Decanting: I thought that was something you did to wine
Trust decanting in the world of estate planning is very much like it is in the world of wine. In the world of wine decanting is transferring wine from one container to another. In the world of estate planning, decanting is transferring assets from one trust to another trust with different terms. It is a form of modification initiated by a trustee. Decanting is making it possible to alter the irrevocable trust. As with decanting a wine, careful trust decanting can improve a trust.
Decant a trust to add trustee flexibility
John is the trustee of his deceased brother’s irrevocable trust. In light of the recently enacted estate tax laws as well as changing circumstances surrounding his brother’s family, John would like additional flexibility in adapting the trust to the new laws and evolving family situation. One of John’s options is to decant the trust.
Decanting would allow John to use his distribution powers to “pour” funds from the trust into another trust with different terms.
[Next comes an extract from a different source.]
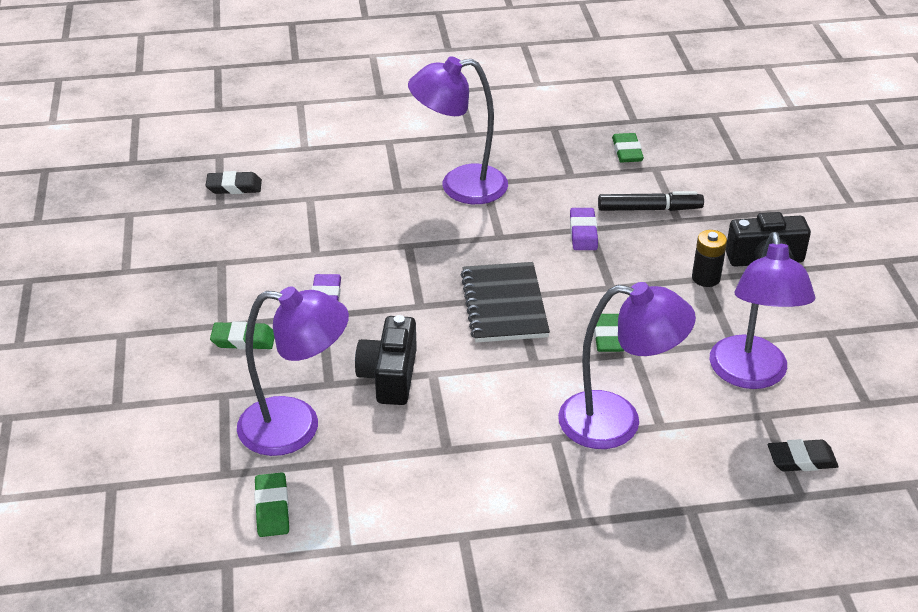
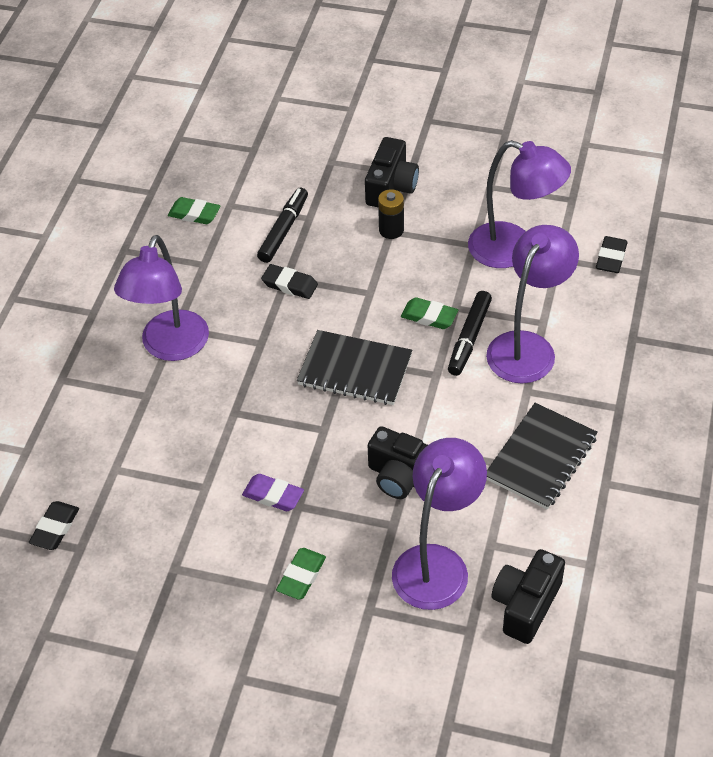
camera: 65 degrees left, 10 degrees up
(272, 508) = (526, 605): green eraser -> black camera
(469, 472) = (541, 458): none -> black notebook
(583, 233) = (290, 284): purple eraser -> black eraser
(598, 374) = (469, 338): none -> black marker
Even though this strategy is permitted in many states, decanting laws can vary dramatically from state to state.
Additional options for trustee
Depending on the language of the trust and applicable state law, decanting may let the trustee correct errors, take advantage of new tax laws, eliminate or add a beneficiary, extend the trust term, modify the trust’s distribution standard, and add spendthrift language to protect the trust assets from creditors’ claims.
If you’re in the process of planning your estate, consider including trust provisions that specifically authorize your trustee to decant the trust. Even for an existing irrevocable trust, however, your trustee may be able to take advantage of decanting laws to change its terms.
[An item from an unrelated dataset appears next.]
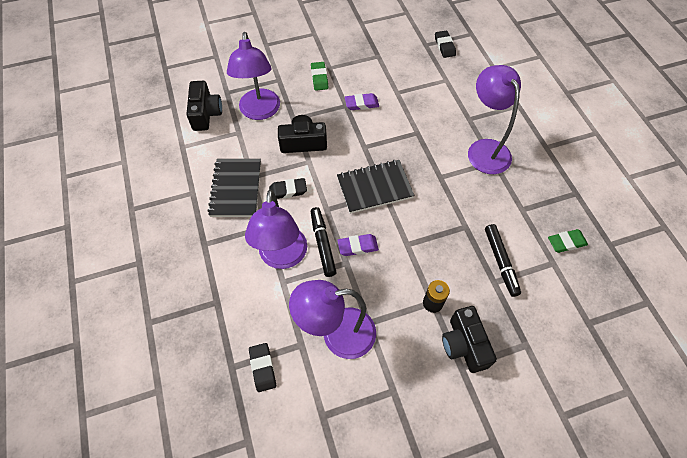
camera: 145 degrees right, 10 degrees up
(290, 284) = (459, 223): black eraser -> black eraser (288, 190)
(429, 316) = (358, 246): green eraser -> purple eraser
Differences in state law complicate the decanting process. In some states, decanting is authorized by common law. But in recent years, more than a dozen states have enacted decanting statutes. Although Texas does not have an express decanting statute, it may still be possible to decant. Several other states are considering similar laws. A detailed discussion of the various decanting laws is beyond the scope of this article, but here are several issues that you and your advisor should consider:
Taking advantage of another state’s law. Generally, if your trust is in a state without a decanting law, you can take advantage of another state’s law. But to avoid any potential complaints by beneficiaries, it’s a good idea to move the trust to a state whose law specifically addresses this issue. In some cases, it’s simply a matter of transferring the existing trust’s governing jurisdiction to the new state or arranging for it to be administered in that state.
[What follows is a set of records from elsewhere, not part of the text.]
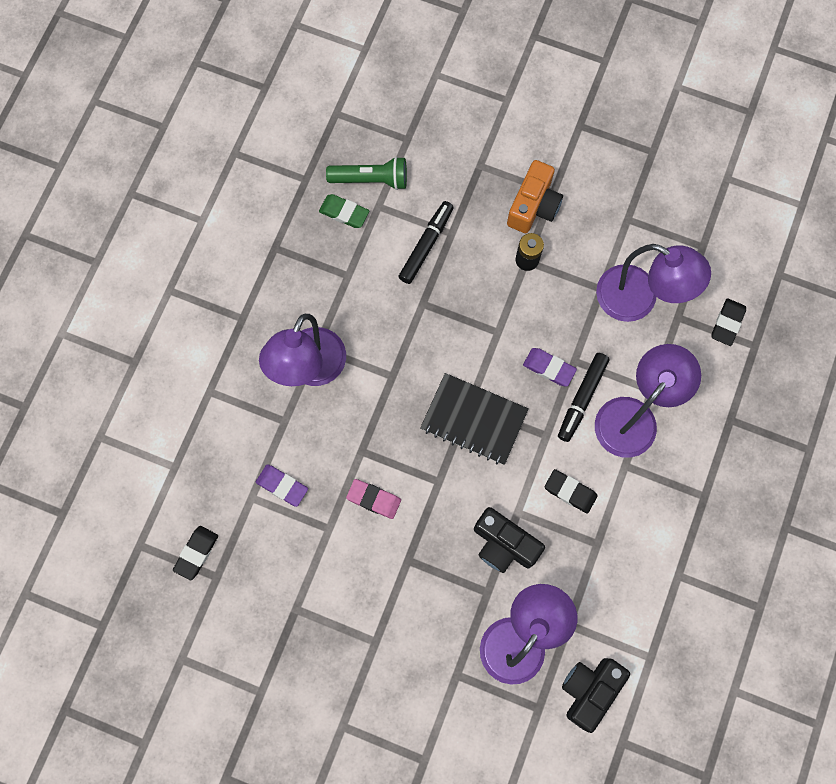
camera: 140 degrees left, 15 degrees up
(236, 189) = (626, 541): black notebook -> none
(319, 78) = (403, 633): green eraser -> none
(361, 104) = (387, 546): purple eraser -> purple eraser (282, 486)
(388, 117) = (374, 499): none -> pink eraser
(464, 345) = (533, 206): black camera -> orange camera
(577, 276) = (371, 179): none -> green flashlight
Court approval. Most states’ laws permit decanting without court approval. If the trustee anticipates beneficiary objections, however, he or she may want to seek court approval voluntarily.
Beneficiaries. Decanting laws generally don’t require beneficiaries to consent to a trust decanting and several don’t even require that beneficiaries be notified. Where notice is required, the specific requirements are all over the map: Some laws require notice to current beneficiaries while others also include contingent or remainder beneficiaries. Even if notice isn’t required, notifying beneficiaries may help stave off potential disputes down the road.
Trustee authority. When exploring decanting options, trustees should consider which states offer them the greatest flexibility to achieve their goals. Generally, decanting authority is derived from a trustee’s power to make discretionary distributions. In other words, if the trustee is empowered to distribute the trust’s funds among the beneficiaries, he or she should also have the power to distribute them to another trust. But state decanting laws may restrict this power.
Some decanting laws, for example, require the trustee to act in the best interests of certain beneficiaries or heirs or to meet certain standards of care. Also, while decanting laws generally allow decanting when the trustee has complete discretion over distributions of principal and income, their rules differ for trustees whose powers are restricted. Some allow decanting only if the trustee has the authority to distribute principal, while others allow it even if the trustee has only income distribution authority.
Don’t try this at home
After learning more about the benefits of decanting a trust, John is intrigued by the additional flexibility he could have as trustee. However, he’s also concerned about how state law differences affect trust decanting. Before taking action, it’s best to discuss the ins and outs of decanting with an estate planning advisor.